INSTRUCTION 1 »
In the records, rewrite the stretch from the start through the line containing "Resurse e-commerce", swapping "Instagram Ads" for "Facebook Ads" and leaving everything else the same. Omit the pictures from your answer.

DOCUMENT SEGMENT »
_ _ _ _ _

Now, in this series, we are spending some time looking at the Book of Acts—as it illustrates to us how the Early Church operated. And we saw that they were a Body of believers who were completely dependent on their communion with the Holy Spirit. No, they did not have the privilege you and I do today to have the complete Word of God because throughout those 28 chapters, the New Testament had not even been written yet. So, they were completely dependent on the Holy Spirit to lead, guide, teach and instruct them. Now through understanding this, compare the results of the early church with the results of the church today. It would be an understatement to say that they had more of an impact on their world than we are having on ours today. Amen? It is for this reason that I believe the modern-day Church is not nearly as effective as the early, First Century Church was. Yes, it is because of the church of today’s lack of respect for the ministry of the Holy Spirit.
So, even though most of our Bibles title this Book— “The Acts of the Apostles” — I believe a more accurate title would be— “The Acts of the Holy Ghost through His Church.” You see, it was not just apostles who did the things we see described in the Book of Acts. There were deacons, pastors, evangelists, and even children who were playing a part in turning the world “right-side up.”

_ _ _ _ _

(Stored items from a collection)
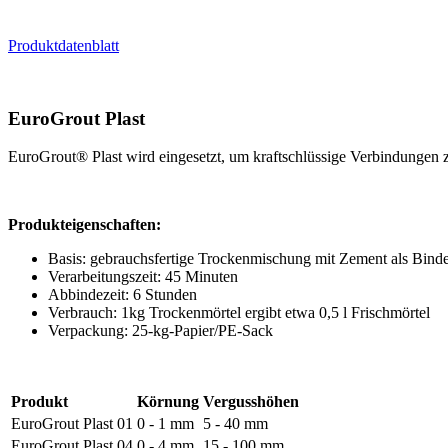
Produktdatenblatt
EuroGrout Plast
EuroGrout® Plast wird eingesetzt, um kraftschlüssige Verbindungen 
Produkteigenschaften:
Basis: gebrauchsfertige Trockenmischung mit Zement als Binde
Verarbeitungszeit: 45 Minuten
Abbindezeit: 6 Stunden
Verbrauch: 1kg Trockenmörtel ergibt etwa 0,5 l Frischmörtel
Verpackung: 25-kg-Papier/PE-Sack
Produkt
Körnung
Vergusshöhen
EuroGrout Plast 01
0 - 1 mm
5 - 40 mm
EuroGrout Plast 04
0 - 4 mm
15 - 100 mm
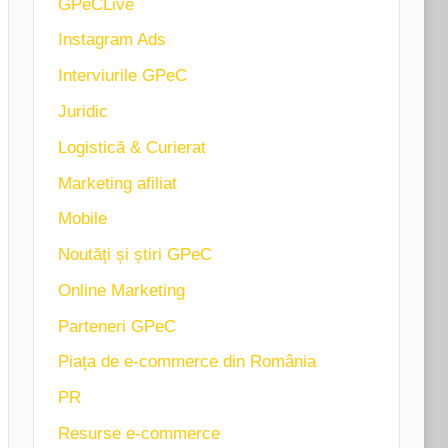
GPeCLive
Instagram Ads
Interviurile GPeC
Juridic
Logistică & Curierat
Marketing afiliat
Mobile
Noutăți și știri GPeC
Online Marketing
Parteneri GPeC
Piața de e-commerce din România
PR
Resurse e-commerce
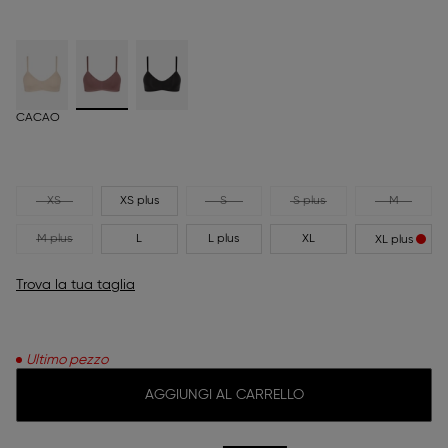
CACAO
XS
XS plus
S
S plus
M
M plus
L
L plus
XL
XL plus
Trova la tua taglia
Ultimo pezzo
AGGIUNGI AL CARRELLO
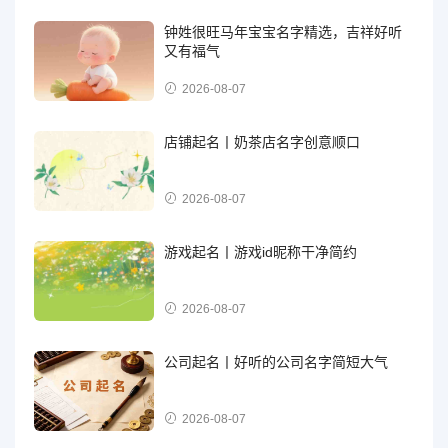
钟姓很旺马年宝宝名字精选，吉祥好听
又有福气
2026-08-07
店铺起名丨奶茶店名字创意顺口
2026-08-07
游戏起名丨游戏id昵称干净简约
2026-08-07
公司起名丨好听的公司名字简短大气
2026-08-07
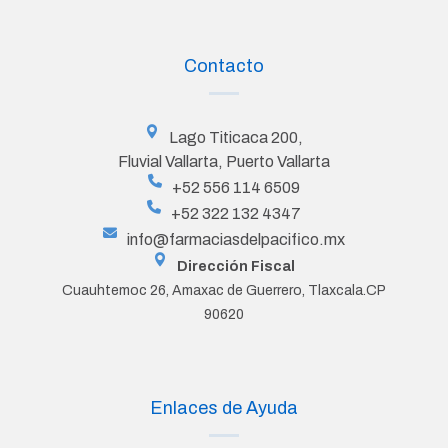
Contacto
Lago Titicaca 200,
Fluvial Vallarta, Puerto Vallarta
+52 556 114 6509
+52 322 132 4347
info@farmaciasdelpacifico.mx
Dirección Fiscal
Cuauhtemoc 26, Amaxac de Guerrero, Tlaxcala.CP
90620
Enlaces de Ayuda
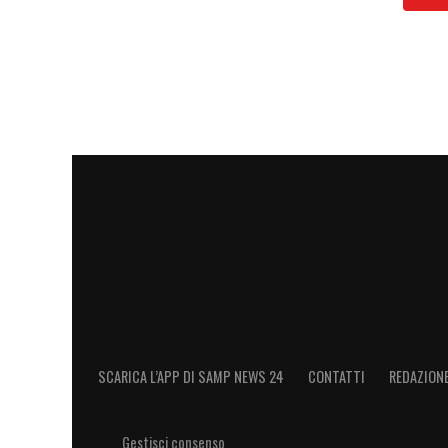
LEGGI ANCHE:
Rinnovo Conti, ora è uffi
comunicato
LA PLAYLIST DELLE NOSTRE TOP NEW
SCARICA L’APP DI SAMP NEWS 24
CONTATTI
REDAZION
Gestisci consenso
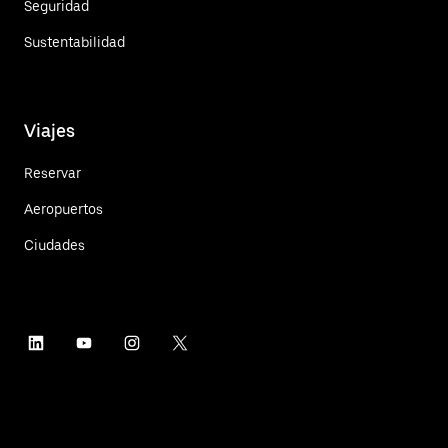
Seguridad
Sustentabilidad
Viajes
Reservar
Aeropuertos
Ciudades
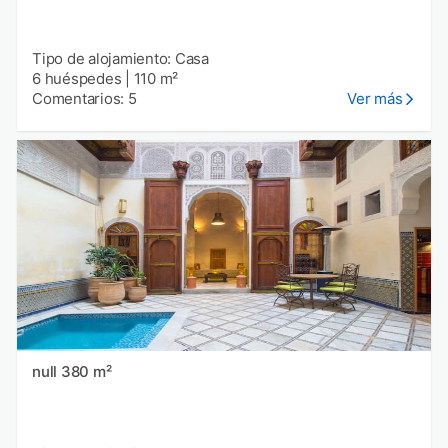
Tipo de alojamiento: Casa
6 huéspedes
|
110 m²
Comentarios: 5
Ver más
null 380 m²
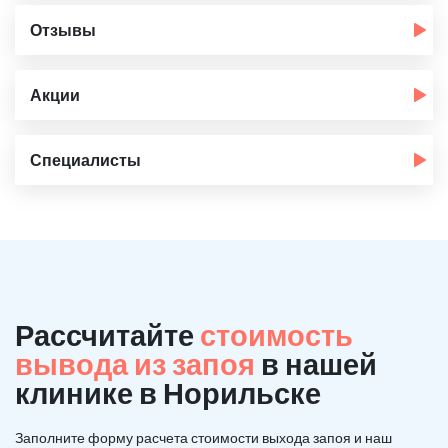
Отзывы
Акции
Специалисты
Рассчитайте
стоимость
вывода из запоя
в нашей
клинике в Норильске
Заполните форму расчета стоимости выхода запоя и наш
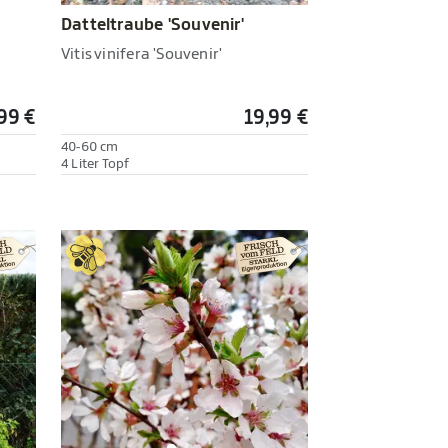
Datteltraube 'Souvenir'
Vitis vinifera 'Souvenir'
99 €
19,99 €
40-60 cm
4 Liter Topf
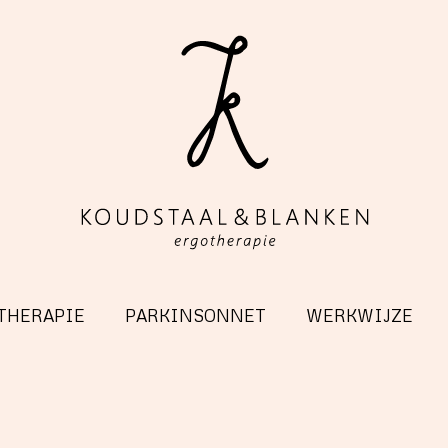
THERAPIE
PARKINSONNET
WERKWIJZE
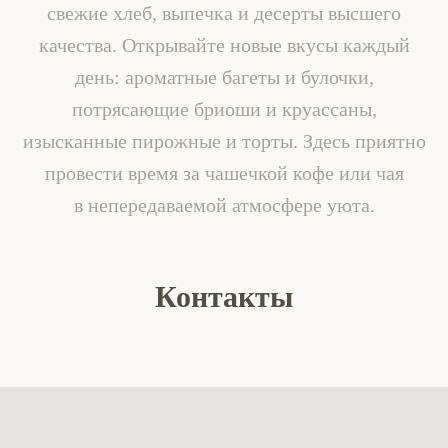
свежие хлеб, выпечка и десерты высшего
качества. Открывайте новые вкусы каждый
день: ароматные багеты и булочки,
потрясающие бриоши и круассаны,
изысканные пирожные и торты. Здесь приятно
провести время за чашечкой кофе или чая
в непередаваемой атмосфере уюта.
Контакты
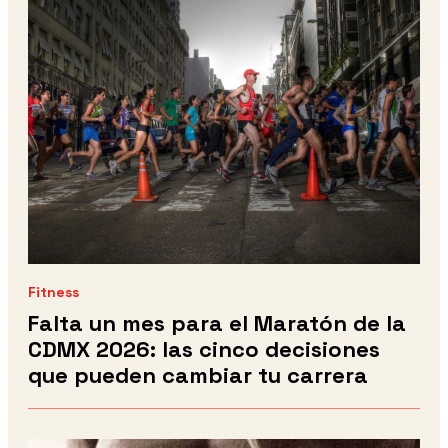
Fitness
Falta un mes para el Maratón de la
CDMX 2026: las cinco decisiones
que pueden cambiar tu carrera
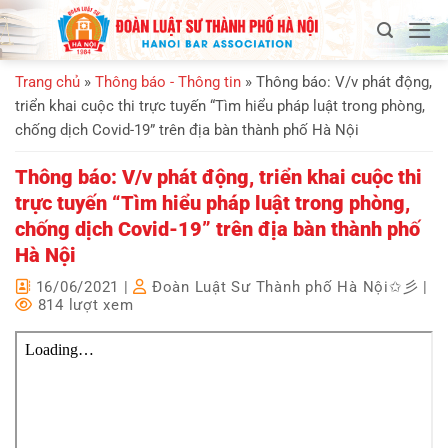
Bỏ
qua
nội
Trang chủ
»
Thông báo - Thông tin
»
Thông báo: V/v phát động,
dung
triển khai cuộc thi trực tuyến “Tìm hiểu pháp luật trong phòng,
chống dịch Covid-19” trên địa bàn thành phố Hà Nội
Thông báo: V/v phát động, triển khai cuộc thi
trực tuyến “Tìm hiểu pháp luật trong phòng,
chống dịch Covid-19” trên địa bàn thành phố
Hà Nội
16/06/2021
|
Đoàn Luật Sư Thành phố Hà Nội✩彡
|
814 lượt xem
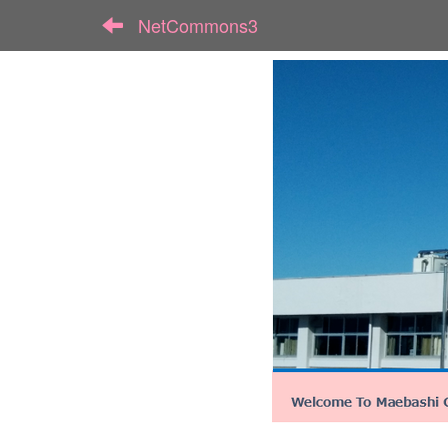
NetCommons3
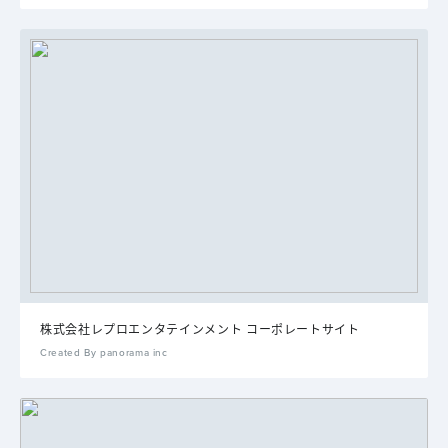
株式会社レプロエンタテインメント コーポレートサイト
Created By panorama inc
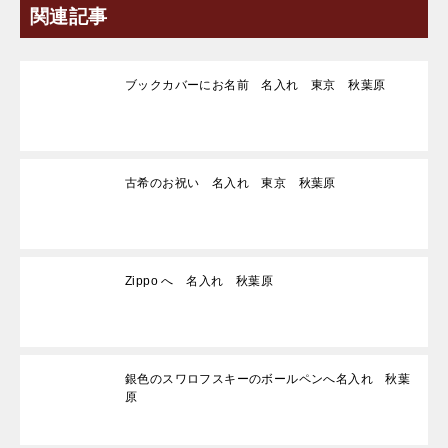
関連記事
ブックカバーにお名前 名入れ 東京 秋葉原
古希のお祝い 名入れ 東京 秋葉原
Zippo へ 名入れ 秋葉原
銀色のスワロフスキーのボールペンへ名入れ 秋葉
原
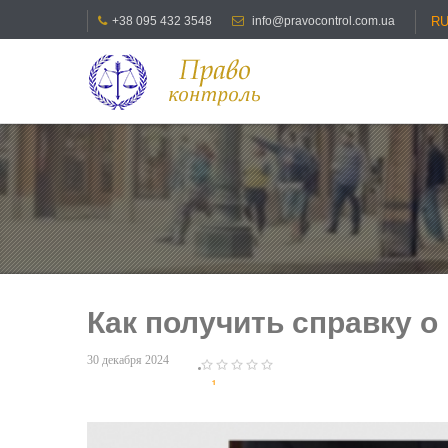
+38 095 432 3548
info@pravocontrol.com.ua
R
Как получить справку о
30 декабря 2024
1
2
3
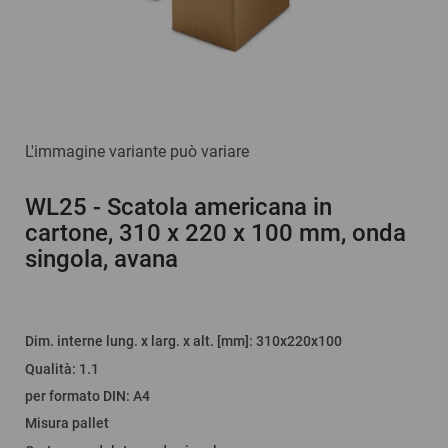
L'immagine variante può variare
WL25
- Scatola americana in
cartone, 310 x 220 x 100 mm, onda
singola, avana
Dim. interne lung. x larg. x alt. [mm]
: 310x220x100
Qualità
:
1.1
per formato DIN
:
A4
Misura pallet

_ _ _ _ _

INSTRUCTION 2 »
Continue the sermon passage on the Book of Acts and the Holy Spirit from its last sentence.

TASK OUTPUT 1 »
Produktdatenblatt
EuroGrout Plast
EuroGrout® Plast wird eingesetzt, um kraftschlüssige Verbindungen 
Produkteigenschaften:
Basis: gebrauchsfertige Trockenmischung mit Zement als Binde
Verarbeitungszeit: 45 Minuten
Abbindezeit: 6 Stunden
Verbrauch: 1kg Trockenmörtel ergibt etwa 0,5 l Frischmörtel
Verpackung: 25-kg-Papier/PE-Sack
Produkt
Körnung
Vergusshöhen
EuroGrout Plast 01
0 - 1 mm
5 - 40 mm
EuroGrout Plast 04
0 - 4 mm
15 - 100 mm
GPeCLive
Facebook Ads
Interviurile GPeC
Juridic
Logistică & Curierat
Marketing afiliat
Mobile
Noutăți și știri GPeC
Online Marketing
Parteneri GPeC
Piața de e-commerce din România
PR
Resurse e-commerce

TASK OUTPUT 2 »
So, we began in Acts 1:1-3 and saw how even Jesus did the things He did “through the Holy Spirit.” Therefore, even He walked in the communion of the Holy Spirit—doing all of the mighty works that He did through the indwelling presence of the Holy Spirit. Then we saw how Jesus said in Acts 1:4 that He had taught His disciples about HIM. And we looked at some of these verses and found that in just 9 verses contained in John chapters 14-16, He referred to the Holy Spirit with a personal pronoun 22 times!
So, we learned that the Holy Spirit is not a goose bump! Nor is He a cloud, a vapor, or a feeling! Yet if you asked certain believers who have received the baptism of the Holy Spirit, this is exactly how they see Him. They relate to Him through these physical manifestations that He gives us—such as the goose bumps they feel, the cloud of glory they see, or the emotions they experience. But the truth is this: He is a person with a personality and emotions. The Holy Spirit is as much of a divine person as God the Father and the Lord Jesus Christ because He is, in fact, the Third Person of the Godhead.
Therefore, we ended with a quote from the late Dr. R.A. Torrey who once said, “If the Holy Spirit is a divine person and we know it not, we are robbing a divine Being of the love and adoration which are due Him. It is of the highest practical importance whether the Holy Spirit is a power that we, in our ignorance and weakness, are somehow to get hold of and use, or whether the Holy Spirit is a personal Being who is to get hold of us and use us...”
Church, it is time for us to recognize the latter—that He is indeed a Person who stands at the door of our hearts and knocks, desiring to use us. And when we decide to invite Him into all of the rooms of our life and give this perfect Gentleman full access, it is then that we, like both the Head of the Church and Early Church itself, will turn our world “right-side up.” Amen!
Again, church, this recognizing Him as a person and then relating to Him as such is what makes us more usable. It is like a marriage—you and your spouse can live under the same roof but if you don’t have communion (that is, you are not intimate, you don’t enjoy fellowship, or you are not unified), then your marriage relationship will not be as productive as it ought to be.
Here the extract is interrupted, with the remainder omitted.